* WORK REQUIRED: Begin at the line containing "O seu endereço de e-mail não será publicado." and copy each line exactly through the end of the records, leaving out what comes before.

Stored data entries:
■ ■ ■
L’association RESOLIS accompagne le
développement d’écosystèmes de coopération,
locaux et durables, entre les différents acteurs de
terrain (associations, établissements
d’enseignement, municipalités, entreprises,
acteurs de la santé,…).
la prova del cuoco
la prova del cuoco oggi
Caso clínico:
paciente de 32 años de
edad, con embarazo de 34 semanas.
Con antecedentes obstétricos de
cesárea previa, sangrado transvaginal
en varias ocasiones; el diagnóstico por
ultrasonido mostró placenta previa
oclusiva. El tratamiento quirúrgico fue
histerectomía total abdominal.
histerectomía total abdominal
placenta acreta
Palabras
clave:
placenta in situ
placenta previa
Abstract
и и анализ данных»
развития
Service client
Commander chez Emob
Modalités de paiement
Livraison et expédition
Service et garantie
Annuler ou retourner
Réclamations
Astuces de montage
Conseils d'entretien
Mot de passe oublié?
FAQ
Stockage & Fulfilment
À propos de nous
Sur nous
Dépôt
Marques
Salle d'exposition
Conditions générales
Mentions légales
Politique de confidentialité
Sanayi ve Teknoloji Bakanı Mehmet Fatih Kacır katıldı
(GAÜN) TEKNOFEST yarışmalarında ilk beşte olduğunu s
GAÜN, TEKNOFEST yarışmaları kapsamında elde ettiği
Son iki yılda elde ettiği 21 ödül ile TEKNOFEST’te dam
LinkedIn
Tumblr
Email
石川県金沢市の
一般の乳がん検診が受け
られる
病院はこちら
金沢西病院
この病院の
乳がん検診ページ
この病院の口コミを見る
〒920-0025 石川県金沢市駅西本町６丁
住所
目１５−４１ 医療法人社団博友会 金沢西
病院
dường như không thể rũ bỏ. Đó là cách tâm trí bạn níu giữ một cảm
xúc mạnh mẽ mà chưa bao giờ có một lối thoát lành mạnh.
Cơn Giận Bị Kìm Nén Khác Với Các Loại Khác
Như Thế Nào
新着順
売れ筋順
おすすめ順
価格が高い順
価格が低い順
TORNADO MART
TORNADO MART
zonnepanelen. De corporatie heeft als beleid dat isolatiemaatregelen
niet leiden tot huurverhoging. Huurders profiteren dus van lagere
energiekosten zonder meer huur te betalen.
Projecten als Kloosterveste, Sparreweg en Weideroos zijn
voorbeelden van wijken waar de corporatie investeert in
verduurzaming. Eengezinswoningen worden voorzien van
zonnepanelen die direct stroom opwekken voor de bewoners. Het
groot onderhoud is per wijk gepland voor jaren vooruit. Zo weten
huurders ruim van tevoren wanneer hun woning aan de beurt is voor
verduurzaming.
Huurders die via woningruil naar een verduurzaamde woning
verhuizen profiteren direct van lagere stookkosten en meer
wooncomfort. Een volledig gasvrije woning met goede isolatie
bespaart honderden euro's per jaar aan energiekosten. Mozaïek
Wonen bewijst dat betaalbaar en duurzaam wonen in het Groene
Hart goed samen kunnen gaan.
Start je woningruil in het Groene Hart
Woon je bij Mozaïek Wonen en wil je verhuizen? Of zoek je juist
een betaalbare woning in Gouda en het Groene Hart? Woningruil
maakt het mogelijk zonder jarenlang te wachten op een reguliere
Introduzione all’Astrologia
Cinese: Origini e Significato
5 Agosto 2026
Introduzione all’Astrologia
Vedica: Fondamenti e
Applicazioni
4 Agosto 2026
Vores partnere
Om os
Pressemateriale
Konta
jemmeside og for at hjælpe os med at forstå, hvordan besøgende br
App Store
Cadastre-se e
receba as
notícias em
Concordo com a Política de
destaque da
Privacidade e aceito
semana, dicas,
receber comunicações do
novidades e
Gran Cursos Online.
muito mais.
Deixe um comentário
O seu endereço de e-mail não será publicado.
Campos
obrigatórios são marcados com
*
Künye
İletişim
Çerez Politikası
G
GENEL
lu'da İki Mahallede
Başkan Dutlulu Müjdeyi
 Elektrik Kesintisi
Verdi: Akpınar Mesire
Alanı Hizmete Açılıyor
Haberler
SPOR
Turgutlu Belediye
■ ■ ■
* RESULT OF THE TASK:
O seu endereço de e-mail não será publicado.
Campos
obrigatórios são marcados com
*
Künye
İletişim
Çerez Politikası
G
GENEL
lu'da İki Mahallede
Başkan Dutlulu Müjdeyi
 Elektrik Kesintisi
Verdi: Akpınar Mesire
Alanı Hizmete Açılıyor
Haberler
SPOR
Turgutlu Belediye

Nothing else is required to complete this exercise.